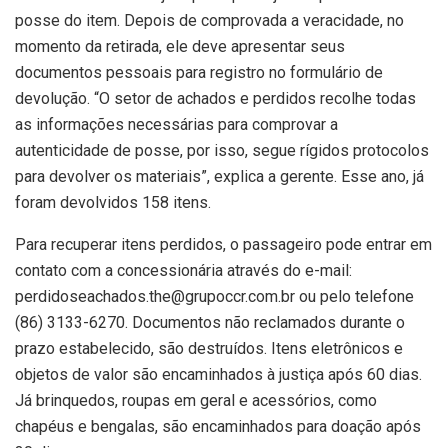
posse do item. Depois de comprovada a veracidade, no
momento da retirada, ele deve apresentar seus
documentos pessoais para registro no formulário de
devolução. “O setor de achados e perdidos recolhe todas
as informações necessárias para comprovar a
autenticidade de posse, por isso, segue rígidos protocolos
para devolver os materiais”, explica a gerente. Esse ano, já
foram devolvidos 158 itens.
Para recuperar itens perdidos, o passageiro pode entrar em
contato com a concessionária através do e-mail:
perdidoseachados.the@grupoccr.com.br ou pelo telefone
(86) 3133-6270. Documentos não reclamados durante o
prazo estabelecido, são destruídos. Itens eletrônicos e
objetos de valor são encaminhados à justiça após 60 dias.
Já brinquedos, roupas em geral e acessórios, como
chapéus e bengalas, são encaminhados para doação após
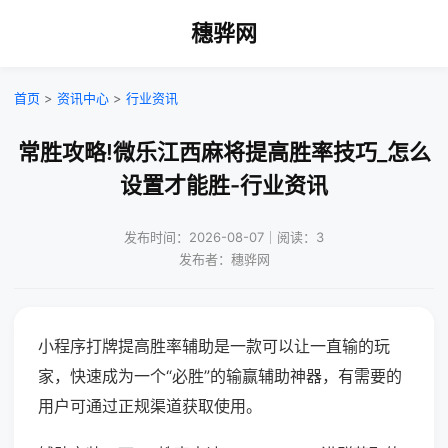
穗骅网
首页
>
资讯中心
>
行业资讯
常胜攻略!微乐江西麻将提高胜率技巧_怎么
设置才能胜-行业资讯
发布时间：2026-08-07｜阅读：3
发布者：穗骅网
小程序打牌提高胜率辅助是一款可以让一直输的玩
家，快速成为一个“必胜”的输赢辅助神器，有需要的
用户可通过正规渠道获取使用。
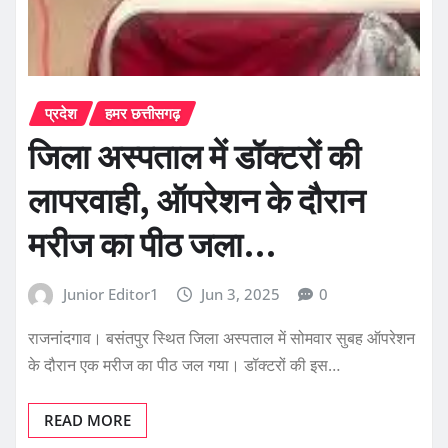
प्रदेश
हमर छत्तीसगढ़
जिला अस्पताल में डॉक्टरों की
लापरवाही, ऑपरेशन के दौरान
मरीज का पीठ जला…
Junior Editor1
Jun 3, 2025
0
राजनांदगाव। बसंतपुर स्थित जिला अस्पताल में सोमवार सुबह ऑपरेशन
के दौरान एक मरीज का पीठ जल गया। डॉक्टरों की इस…
READ MORE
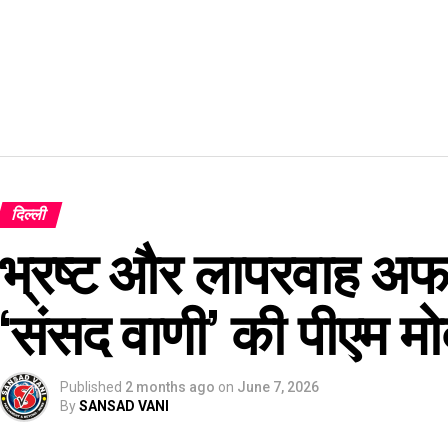
दिल्ली
भ्रष्ट और लापरवाह अफस
‘संसद वाणी’ की पीएम मोद
Published
2 months ago
on
June 7, 2026
By
SANSAD VANI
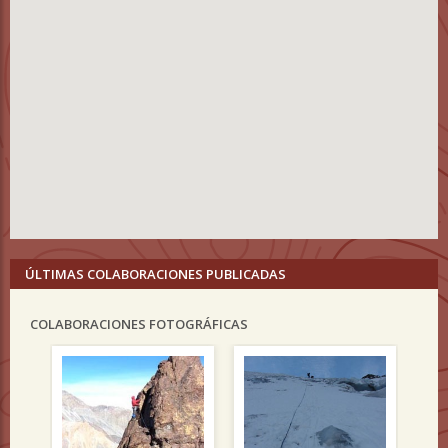
ÚLTIMAS COLABORACIONES PUBLICADAS
COLABORACIONES FOTOGRÁFICAS
Previous
Nex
——
→ What the task asks:
Copy out verbatim all the text read from the data above, line for line, leaving out the pictures themselves.

→ Your response:
posse do item. Depois de comprovada a veracidade, no
momento da retirada, ele deve apresentar seus
documentos pessoais para registro no formulário de
devolução. “O setor de achados e perdidos recolhe todas
as informações necessárias para comprovar a
autenticidade de posse, por isso, segue rígidos protocolos
para devolver os materiais”, explica a gerente. Esse ano, já
foram devolvidos 158 itens.
Para recuperar itens perdidos, o passageiro pode entrar em
contato com a concessionária através do e-mail:
perdidoseachados.the@grupoccr.com.br ou pelo telefone
(86) 3133-6270. Documentos não reclamados durante o
prazo estabelecido, são destruídos. Itens eletrônicos e
objetos de valor são encaminhados à justiça após 60 dias.
Já brinquedos, roupas em geral e acessórios, como
chapéus e bengalas, são encaminhados para doação após
穗骅网
首页
>
资讯中心
>
行业资讯
常胜攻略!微乐江西麻将提高胜率技巧_怎么
设置才能胜-行业资讯
发布时间：2026-08-07｜阅读：3
发布者：穗骅网
小程序打牌提高胜率辅助是一款可以让一直输的玩
家，快速成为一个“必胜”的输赢辅助神器，有需要的
用户可通过正规渠道获取使用。
प्रदेश
हमर छत्तीसगढ़
जिला अस्पताल में डॉक्टरों की
लापरवाही, ऑपरेशन के दौरान
मरीज का पीठ जला…
Junior Editor1
Jun 3, 2025
0
राजनांदगाव। बसंतपुर स्थित जिला अस्पताल में सोमवार सुबह ऑपरेशन
के दौरान एक मरीज का पीठ जल गया। डॉक्टरों की इस…
READ MORE
दिल्ली
भ्रष्ट और लापरवाह अफस
‘संसद वाणी’ की पीएम मोद
Published
2 months ago
on
June 7, 2026
By
SANSAD VANI
ÚLTIMAS COLABORACIONES PUBLICADAS
COLABORACIONES FOTOGRÁFICAS
Previous
Nex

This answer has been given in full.